The move has generated varying responses from the U.S. solar industry. Manufacturers largely support the tariff as a way to increase domestic business, while installers see it as a threat to the $28 billion industry that depends on foreign-made parts for about 80 percent of its supply.
“While tariffs in this case will not create adequate cell or module manufacturing to meet U.S. demand, or keep foreign-owned Suniva and SolarWorld afloat, they will create a crisis in a part of our economy that has been thriving, which will ultimately cost tens of thousands of hard-working, blue-collar Americans their jobs,” said Abigail Ross Hopper, president & CEO of the Solar Energy Industries Association (SEIA), in a prepared statement. SEIA estimates the decision will cause the loss of some 23,000 American jobs in 2018, many of them in manufacturing.
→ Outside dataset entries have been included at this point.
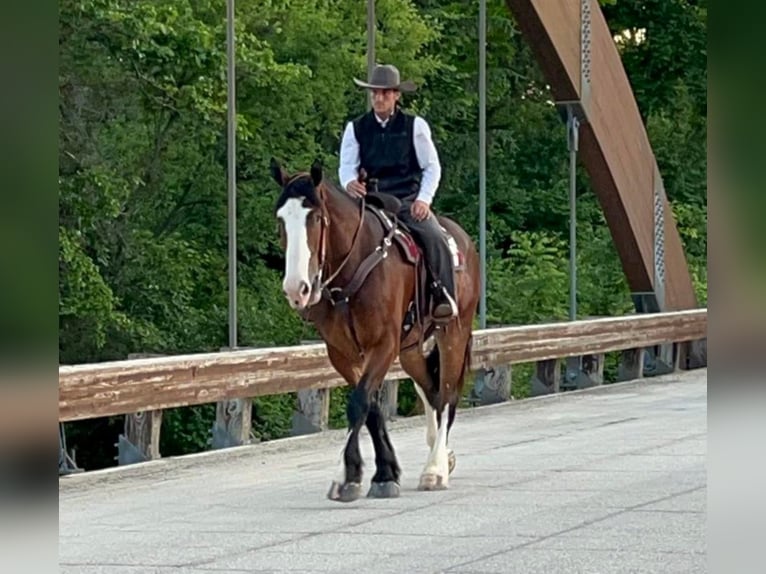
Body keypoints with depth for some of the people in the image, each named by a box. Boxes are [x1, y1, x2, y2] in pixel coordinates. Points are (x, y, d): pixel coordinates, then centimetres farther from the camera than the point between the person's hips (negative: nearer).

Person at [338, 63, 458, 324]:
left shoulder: (414, 125, 5)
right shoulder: (356, 128, 10)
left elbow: (432, 166, 5)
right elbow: (347, 166, 4)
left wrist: (424, 199, -10)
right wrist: (350, 182, -21)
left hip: (409, 201, -2)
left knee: (433, 237, -27)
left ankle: (444, 297, -22)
“There’s no doubt this decision will hurt U.S. manufacturing, not help it,” added Bill Vietas, president of RBI Solar in Cincinnati. He argues that while the U.S. solar manufacturing sector has grown during the industry’s recent surge, “Government tariffs will increase the cost of solar and depress demand, which will reduce the orders we’re getting and cost manufacturing workers their jobs.”
Other observers offer a contrasting view. “We have been anticipating the potential tariffs for several months and are already positioned to continue our aggressive growth plans. The market is behind renewables, and that momentum will only continue to grow,” said John Billingsley, chairman & CEO of Dallas-based Sunfinity Solar, in a prepared statement. The firm supported House Bill 199, which opposes Texas electric utilities’ intention to charge higher rates to residential customers with solar systems. Billingsley said he that believes Trump’s announcement is “not a game changer” because solar power is clean, renewable and cost-competitive with traditional sources, even after the new tariffs.
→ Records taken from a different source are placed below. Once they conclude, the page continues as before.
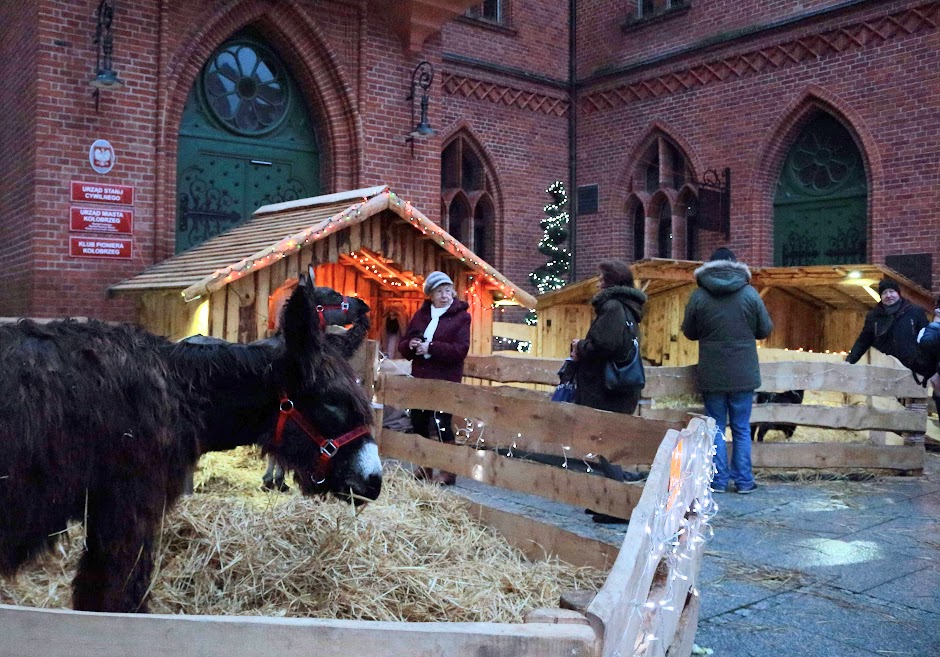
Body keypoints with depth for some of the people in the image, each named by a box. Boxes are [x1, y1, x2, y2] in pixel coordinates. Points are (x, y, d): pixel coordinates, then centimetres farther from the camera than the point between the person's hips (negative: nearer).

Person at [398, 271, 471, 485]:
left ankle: (448, 470, 5)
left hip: (445, 381, -6)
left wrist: (431, 347, -20)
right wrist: (410, 345, -11)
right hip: (420, 379, 6)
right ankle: (425, 467, 26)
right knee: (419, 423, 11)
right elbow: (402, 344, 13)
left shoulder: (461, 316, -3)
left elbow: (460, 350, -14)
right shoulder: (421, 314, 12)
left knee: (442, 425, -6)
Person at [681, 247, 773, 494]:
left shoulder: (698, 296, -6)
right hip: (744, 374, 0)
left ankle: (719, 480, 9)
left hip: (712, 375, 0)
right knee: (742, 429, 11)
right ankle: (744, 480, 13)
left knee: (716, 428, 9)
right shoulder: (750, 294, -5)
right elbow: (765, 330, 3)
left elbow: (689, 332, 4)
GTM Research issued a revised forecast that estimates the U.S. solar market will see a net reduction in installations of around 11 percent as a result of the new tariffs, which means a cumulative 61.3 gigawatts of solar deployed over the next five years compared to an original projection of 68.9 gigawatts.
“Essentially, this has a meaningful but not destructive impact on solar installations, and at the same time it’s not exceptionally encouraging for domestic solar cell and module manufacturing,” said MJ Shiao, head of Americas research for GTM Research. “Some people look at it as a win-win; some people look at it as a lose-lose.”
According to GTM’s calculations, the duties for modules will result in an average 10 cent per watt increase in the first year, decreasing to a 4 cents per watt by the fourth year. The biggest impact is expected to be in 2019, as many installers placed their 2018 orders early in anticipation of trade policy changes.
“The reason…we think the 2018 impacts are muted is because we think there were somewhere between 2 to 3 gigawatts of modules in the U.S. by the end of the year basically dedicated for projects in the works—projects under construction to come online in the first half of the year, or allocated modules for projects that will begin construction in early 2018,” said Shiao.
Geographically, some states will be more affected than others, with southern states like Texas, Florida and South Carolina likely to feel the most impact, according to GTM Research’s forecast.